Pat Shortt's old pub in Cork is up for sale

The landmark pub on Castlemarty’s main street, formerly known as Shortts, now called The Hunted Hog, is up for sale and set for a new chapter in its colourful history, says CHRIS DUNNE
Pat Shortt's old pub in Cork is up for sale

Pat Shortt with singer John Spillane and Mike Hanrahan of Stocktons Wing at the launch of the Kiltha River Trad festival in 2013

WHEN comedian and actor Pat Shortt and his brother Chris were handed the keys of McGraths pub in Castlemartyr in 2006, the town was buzzing with delight.

Its traditional music sessions became legendary and people came from far and wide for its food.

Pat sold the pub in 2014, but the Shortt name remained over the door when the new owners bought it.
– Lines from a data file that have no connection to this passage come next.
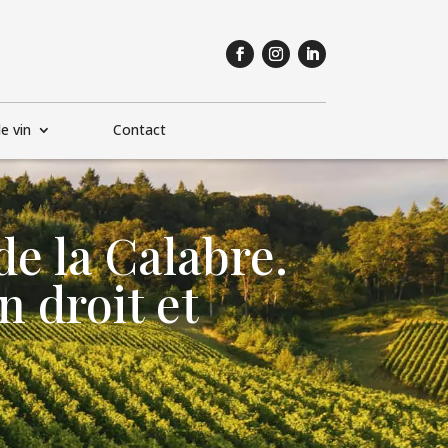
e vin
Contact
de la Calabre.
n droit et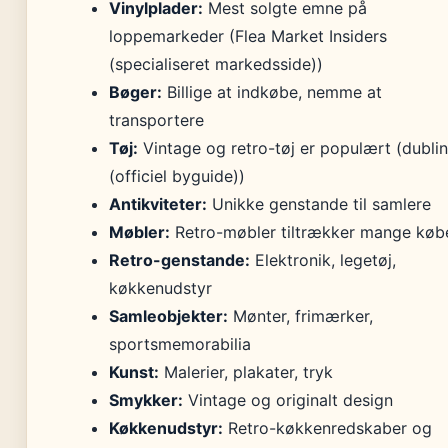
Vinylplader:
Mest solgte emne på
loppemarkeder (Flea Market Insiders
(specialiseret markedsside))
Bøger:
Billige at indkøbe, nemme at
transportere
Tøj:
Vintage og retro-tøj er populært (dublin
(officiel byguide))
Antikviteter:
Unikke genstande til samlere
Møbler:
Retro-møbler tiltrækker mange køb
Retro-genstande:
Elektronik, legetøj,
køkkenudstyr
Samleobjekter:
Mønter, frimærker,
sportsmemorabilia
Kunst:
Malerier, plakater, tryk
Smykker:
Vintage og originalt design
Køkkenudstyr:
Retro-køkkenredskaber og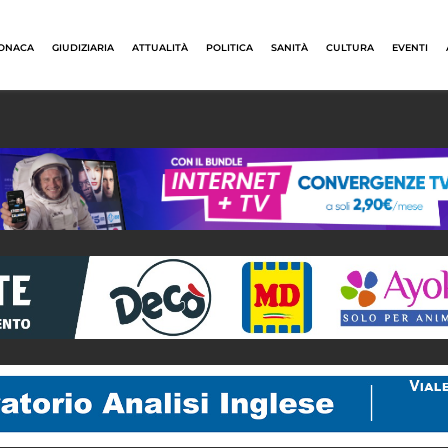
ONACA
GIUDIZIARIA
ATTUALITÀ
POLITICA
SANITÀ
CULTURA
EVENTI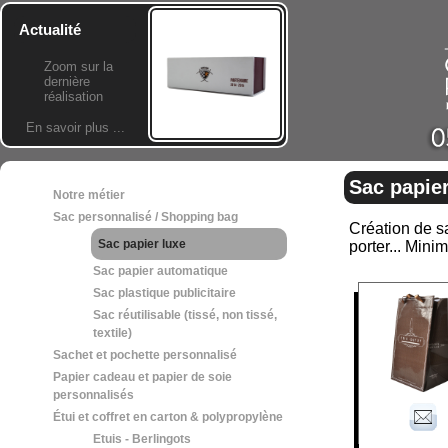
Actualité
Zoom sur la
dernière
réalisation
En savoir plus ...
Sac papier
Notre métier
Sac personnalisé / Shopping bag
Création de sa
Sac papier luxe
porter... Min
Sac papier automatique
Sac plastique publicitaire
Sac réutilisable (tissé, non tissé,
textile)
Sachet et pochette personnalisé
Papier cadeau et papier de soie
personnalisés
Étui et coffret en carton & polypropylène
Etuis - Berlingots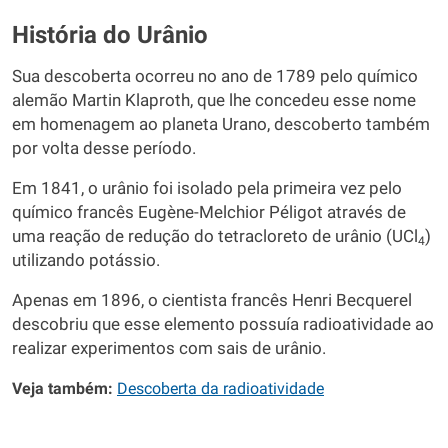
História do Urânio
Sua descoberta ocorreu no ano de 1789 pelo químico
alemão Martin Klaproth, que lhe concedeu esse nome
em homenagem ao planeta Urano, descoberto também
por volta desse período.
Em 1841, o urânio foi isolado pela primeira vez pelo
químico francês Eugène-Melchior Péligot através de
uma reação de redução do tetracloreto de urânio (UCl
)
4
utilizando potássio.
Apenas em 1896, o cientista francês Henri Becquerel
descobriu que esse elemento possuía radioatividade ao
realizar experimentos com sais de urânio.
Veja também:
Descoberta da radioatividade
Now the iconic landmark on the N25 is known as The Hunted Hog and on the market for €475,000, ready for a new chapter in its colourful story.
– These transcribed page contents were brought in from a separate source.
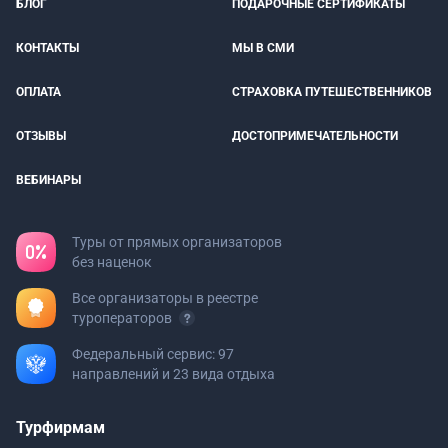
БЛОГ
ПОДАРОЧНЫЕ СЕРТИФИКАТЫ
КОНТАКТЫ
МЫ В СМИ
ОПЛАТА
СТРАХОВКА ПУТЕШЕСТВЕННИКОВ
ОТЗЫВЫ
ДОСТОПРИМЕЧАТЕЛЬНОСТИ
ВЕБИНАРЫ
Туры от прямых организаторов
без наценок
Все организаторы в реестре
туроператоров
Федеральный сервис: 97
направлений и 23 вида отдыха
Турфирмам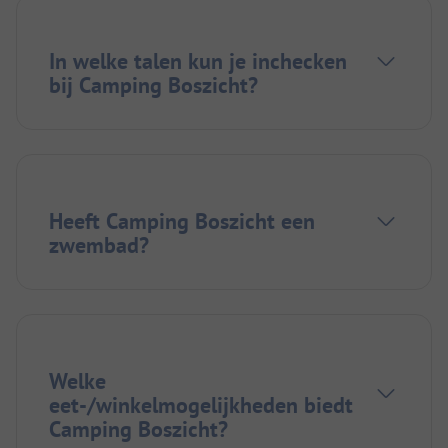
In welke talen kun je inchecken
bij Camping Boszicht?
Heeft Camping Boszicht een
zwembad?
Welke
eet-/winkelmogelijkheden biedt
Camping Boszicht?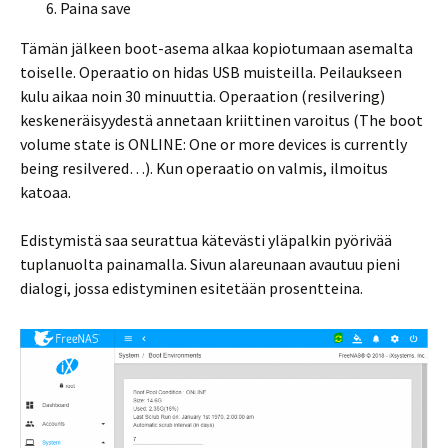
Paina save
Tämän jälkeen boot-asema alkaa kopiotumaan asemalta
toiselle. Operaatio on hidas USB muisteilla. Peilaukseen
kulu aikaa noin 30 minuuttia. Operaation (resilvering)
keskeneräisyydestä annetaan kriittinen varoitus (The boot
volume state is ONLINE: One or more devices is currently
being resilvered…). Kun operaatio on valmis, ilmoitus
katoaa.
Edistymistä saa seurattua kätevästi yläpalkin pyörivää
tuplanuolta painamalla. Sivun alareunaan avautuu pieni
dialogi, jossa edistyminen esitetään prosentteina.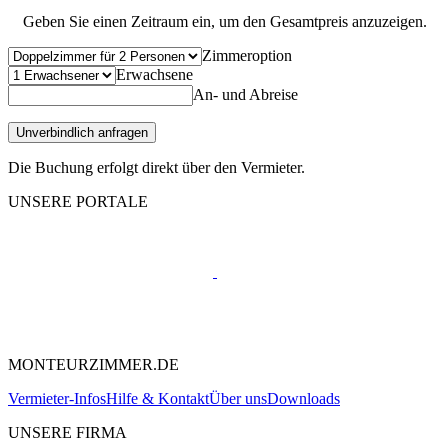
Geben Sie einen Zeitraum ein, um den Gesamtpreis anzuzeigen.
Zimmeroption
Erwachsene
An- und Abreise
Unverbindlich anfragen
Die Buchung erfolgt direkt über den Vermieter.
UNSERE PORTALE
MONTEURZIMMER.DE
Vermieter-Infos
Hilfe & Kontakt
Über uns
Downloads
UNSERE FIRMA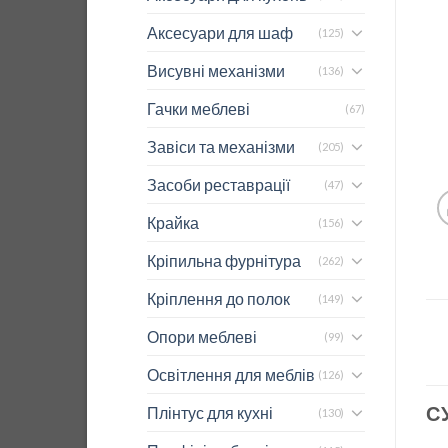
Аксесуари для шаф
(125)
Висувні механізми
(136)
Гачки меблеві
(67)
Завіси та механізми
(205)
Засоби реставрації
(47)
Крайка
(156)
Кріпильна фурнітура
(262)
Кріплення до полок
(149)
Опори меблеві
(99)
Освітлення для меблів
(126)
С
Плінтус для кухні
(130)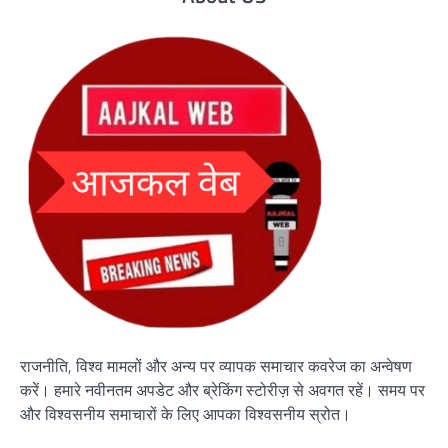
राजनीति, विश्व मामलों और अन्य पर व्यापक समाचार कवरेज का अन्वेषण
करें। हमारे नवीनतम अपडेट और ब्रेकिंग स्टोरीज़ से अवगत रहें। समय पर
और विश्वसनीय समाचारों के लिए आपका विश्वसनीय स्रोत।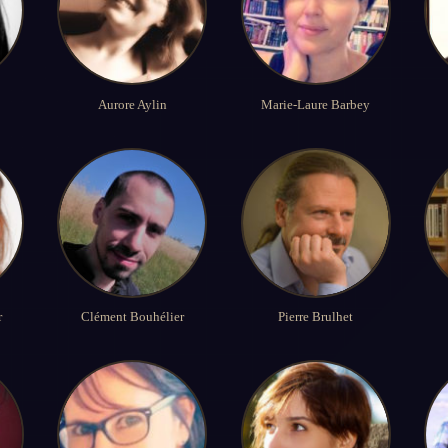
Aurore Aylin
Marie-Laure Barbey
r
Clément Bouhélier
Pierre Brulhet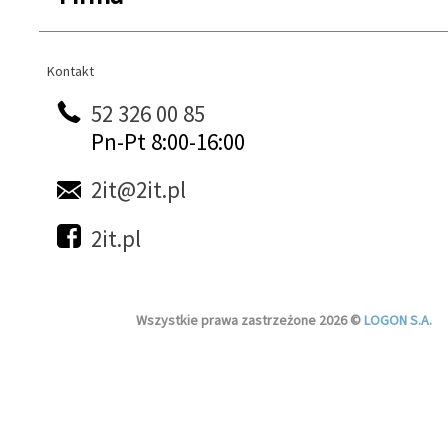
Kontakt
Kontakt
52 326 00 85
Pn-Pt 8:00-16:00
2it@2it.pl
2it.pl
Wszystkie prawa zastrzeżone 2026 ©
LOGON S.A.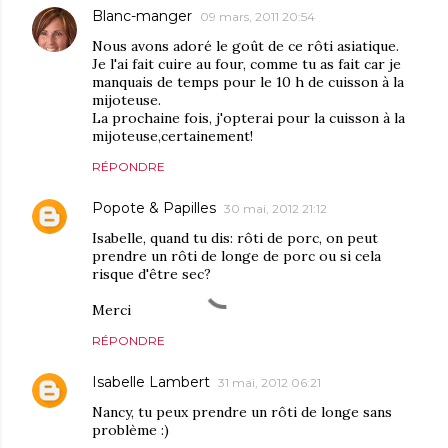
Blanc-manger
09 mars, 2011 20:54
Nous avons adoré le goût de ce rôti asiatique.
Je l'ai fait cuire au four, comme tu as fait car je
manquais de temps pour le 10 h de cuisson à la
mijoteuse.
La prochaine fois, j'opterai pour la cuisson à la
mijoteuse,certainement!
RÉPONDRE
Popote & Papilles
30 mai, 2012 21:12
Isabelle, quand tu dis: rôti de porc, on peut
prendre un rôti de longe de porc ou si cela
risque d'être sec?
Merci
RÉPONDRE
Isabelle Lambert
31 mai, 2012 06:21
Nancy, tu peux prendre un rôti de longe sans
problème :)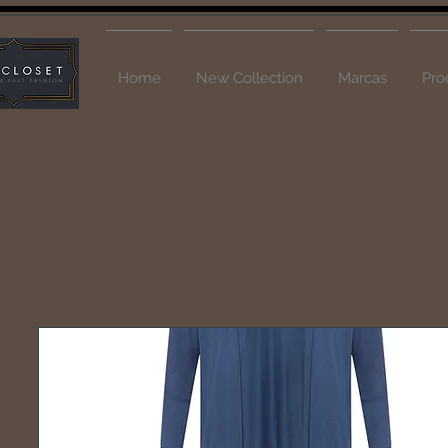
Home
New Collection
Marcas
Pro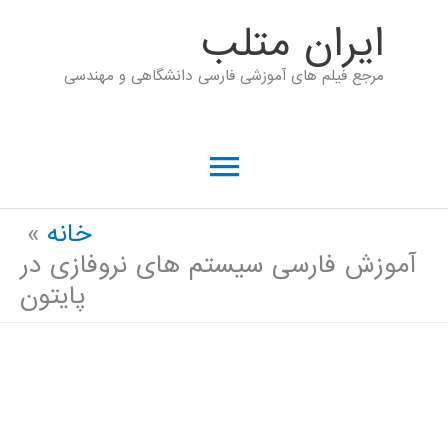
رش
ايران متلب
ه
مرجع فیلم های آموزشی فارسی دانشگاهی و مهندسی
حتوا
فهرست
اصلی
خانه
آموزش فارسی سیستم های نروفازی در
پایتون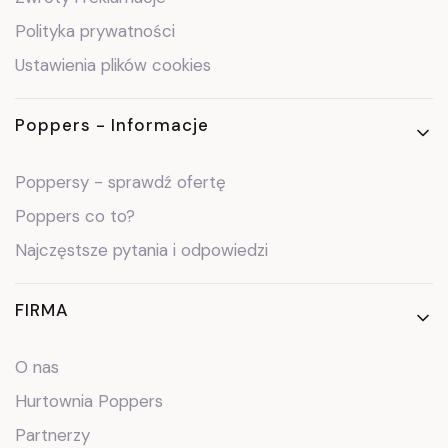
Polityka prywatności
Ustawienia plików cookies
Poppers - Informacje
Poppersy - sprawdź ofertę
Poppers co to?
Najczęstsze pytania i odpowiedzi
FIRMA
O nas
Hurtownia Poppers
Partnerzy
“The Wednesday evening music sessions featuring local musicians, were great,” says Orla McGovern owner of Castlemartyr House Gallery and Gifts on the main street, of the days when it was Shortts.

“It was lovely to walk down the street after work on a Wednesday evening or at the weekend for a bite to eat and a chat.
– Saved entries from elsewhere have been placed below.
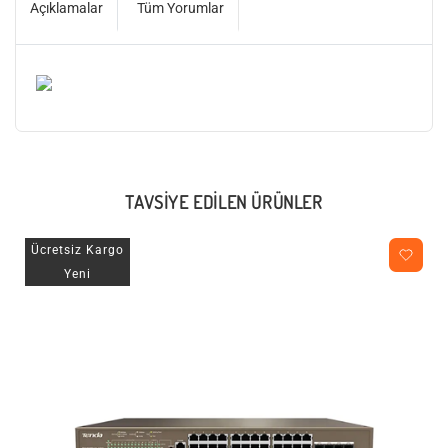
Açıklamalar
Tüm Yorumlar
TAVSIYE EDILEN ÜRÜNLER
Ücretsiz Kargo
Yeni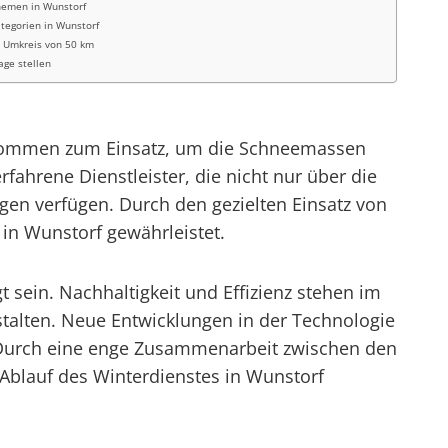
hemen in Wunstorf
tegorien in Wunstorf
m Umkreis von 50 km
rage stellen
n kommen zum Einsatz, um die Schneemassen
fahrene Dienstleister, die nicht nur über die
en verfügen. Durch den gezielten Einsatz von
in Wunstorf gewährleistet.
 sein. Nachhaltigkeit und Effizienz stehen im
talten. Neue Entwicklungen in der Technologie
 Durch eine enge Zusammenarbeit zwischen den
Ablauf des Winterdienstes in Wunstorf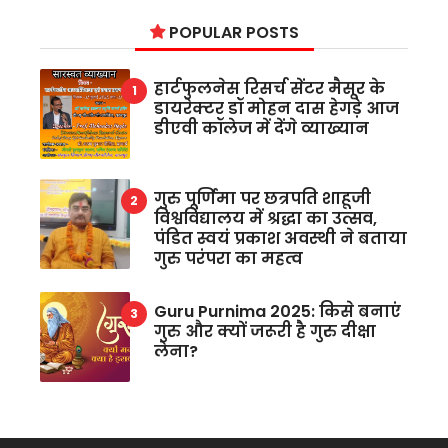
POPULAR POSTS
हार्टफुलनेस रिसर्च सेंटर मैसूर के
डायरेक्टर डॉ मोहन दास हेगड़े आज
डीएवी कॉलेज में देंगे व्याख्यान
गुरु पूर्णिमा पर छत्रपति शाहूजी
विश्वविद्यालय में श्रद्धा का उत्सव,
पंडित स्वयं प्रकाश अवस्थी ने बताया
गुरु परंपरा का महत्व
Guru Purnima 2025: किसे बनाएं
गुरु और क्यों जरूरी है गुरु दीक्षा
लेना?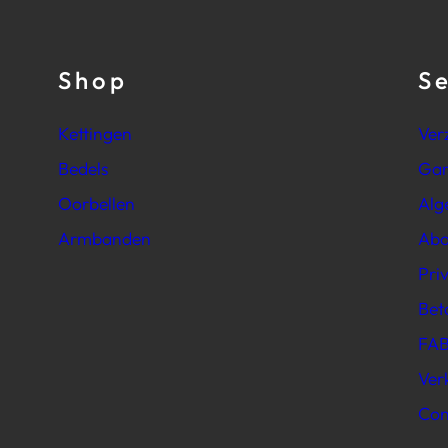
Shop
S
Kettingen
Ver
Bedels
Gar
Oorbellen
Alg
Armbanden
Abo
Pri
Bet
FAB
Ver
Con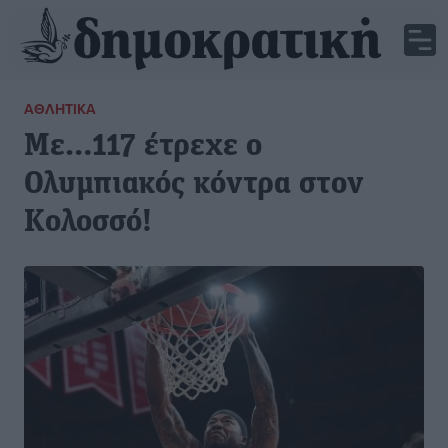
ΑΘΛΗΤΙΚΆ
Με…117 έτρεχε ο
Ολυμπιακός κόντρα στον
Κολοσσό!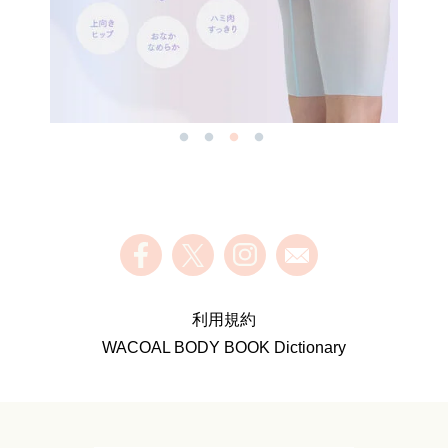
利用規約
WACOAL BODY BOOK Dictionary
"The trad sessions were really popular and there was always a great, warm, friendly atmosphere in the pub. If Pat was in the venue, it was always a bonus.”

Pat’s dad, Christy, played traditional music and Orla adds: “Pat started the Guinness Kiltha traditional music festival in the village. It was a great success, with fabulous musicians and singers taking part. Everyone in the village enjoyed the entertainment over the August Bank Holiday weekend. It drew great crowds.”

Head chef Mike Hanrahan of Stockton’s Wing was often on the musical menu.

The pub served many famous customers. The boys in Westlife, Michael Flatley, Tommy Tiernan, Sinead O’Connor, Brad Pitt, Beyonze, Jay Z, and the E street band, are some of the celebrities who stopped off for a tipple.

Pat and brother Chris in the pub, in Castlemartyr.
Pat and brother Chris in the pub, in Castlemartyr.

Pat, who often played a tune on the flute beside the roaring fire of a winter’s evening, also extended an invitation to President Bill Clinton to drink at his pub when he visited Castlemartyr in 2012. When Pat was appearing on Broadway in New York, he got wind the Kardashians were honey-mooning in Castlemartyr.

“I nearly came back from New York to see for myself,” he quipped at the time.

Pat spoke to me after his successful tour in London and New York with the Cripple Of Inishmaan. He said of his pub: “This is the place where I get all my inspiration for my characters. I don’t model a character on one person. I pick various habits, gestures and idiosyncrasies from many of the people I come across here every day.”

Was Johnnypatteenmickey, Pat’s character in The Cripple of Inishmaan, a mix of the pub’s well-loved patrons?

“A good mix of a few of them!” said Pat, laughing, who left a legacy of community spirit in the landmark pub in Castlemartyr. 

“I firmly believe in community spirit and making everything go round,” he said.

Pat, well-known writer of, and actor in, the long-running TV series Killinaskully, could get inspiration for another script from the history behind the Hunted Hog.

Local legend has it that the Hog was a wild, frightening, colossal, 600 pounds of flesh and grist, terrorising the rolling pastures and dappled woods of Castlemartyr in the 15th century. It was feared by man and beast, and the village chief offered a princely price to anyone who could kill it or capture it alive. But folk hid in their houses, afraid to come out.

Legend has it that on a crystal clear night, Fitzgerald of the Geraldines left home without a sound. Over field and stream his wet feet trod until he reached a place known as’ Cnoc na Chollag’.

From a thicket, he heard a terrible roar and out of the shadows came the great boar. Fitzgerald raised his sword high over his head and in one fell swoop, the beast was dead. Peace was restored to Castlemartyr.

Today, in the old church yard at Ballyyoughtera, you can find a stone marked by a boar and cross etching.

“Having The Hunted Hog and Clifford’s pub, which are two great pubs on the main street, is a real bonus,” says Orla McGovern.

“We are all looking forward to later in the summer when we can go and meet each other in our local again.”

And as the former owner Pat Shortt says: “Community spirit is what life is all about.”

The seller at Sherry Fitzgerald described The Hogs Head, formerly Shortts, as a ‘great opportunity’ and noted its prominent position on the Cork-Waterford road as well as its popularity among locals and potential future development.

Ronan Murphy part owner of the Europium Company who own Hunted Hog, said: “This has being a very exciting project for us and the welcome we have received in Castlemartyr since we took over has been superb. 

"It’s a super village with very active groups constantly driving positive developments in the community.

“There has been plenty of interest, however we are fully committed to getting the premises back up and running and improving our offering until a suitable buyer comes along.”